__ACTIVITY__. Gather each line of the listing below that contains the string "Термонаклейка". The match is case-sensitive.

__Dataset records__.
*** Begin section ***

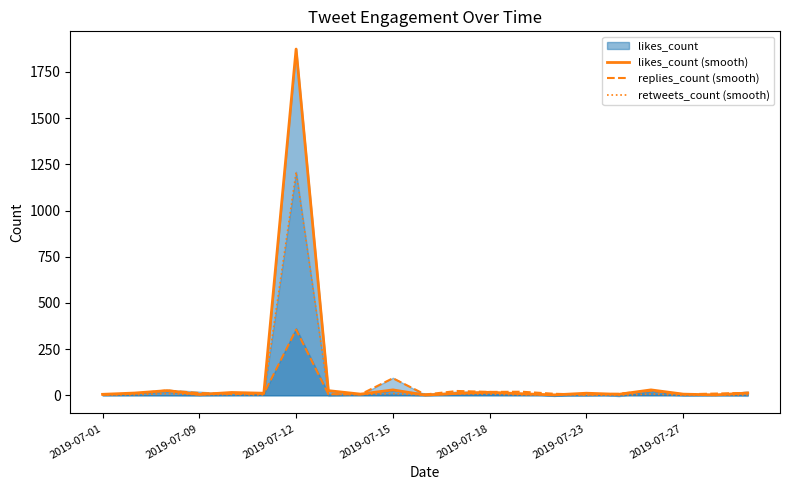

What is the maximum value for retweets_count (smooth)?

1208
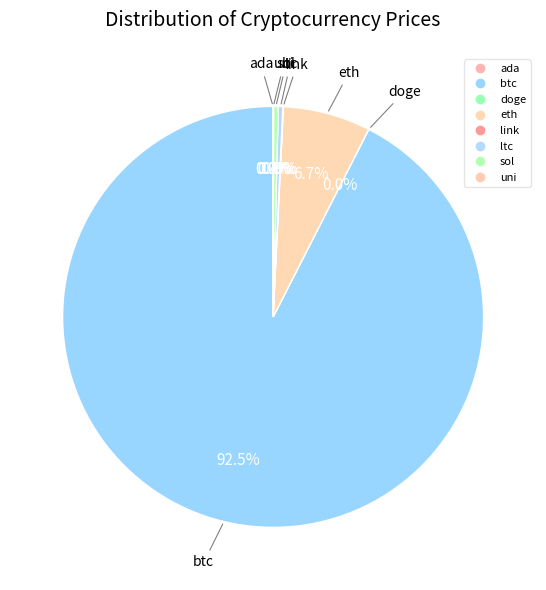

Is it true that doge is 0% of the pie?

True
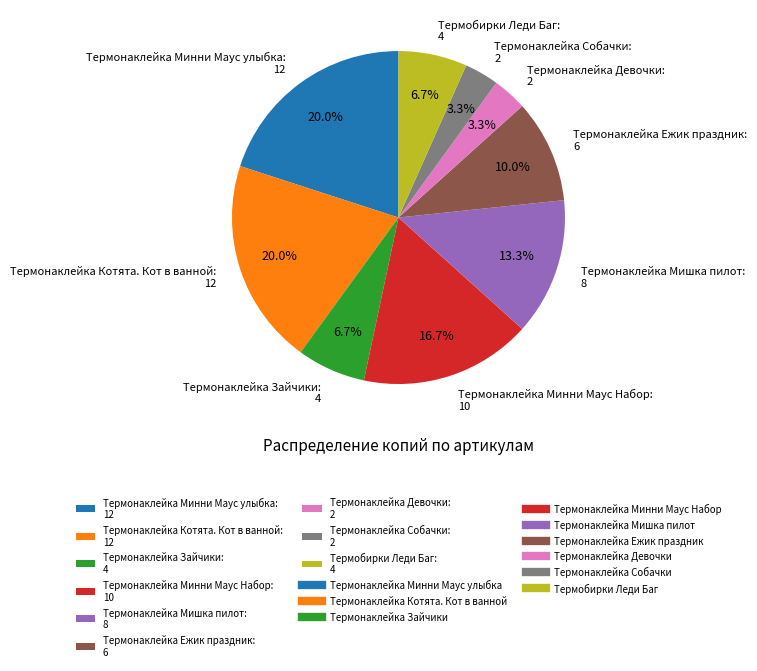

Between Термобирки Леди Баг: 4 and Термонаклейка Мишка пилот: 8, which is larger?

Термонаклейка Мишка пилот: 8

*** End section ***

__EXERCISE OUTPUT__.
Between Термобирки Леди Баг: 4 and Термонаклейка Мишка пилот: 8, which is larger?
Термонаклейка Мишка пилот: 8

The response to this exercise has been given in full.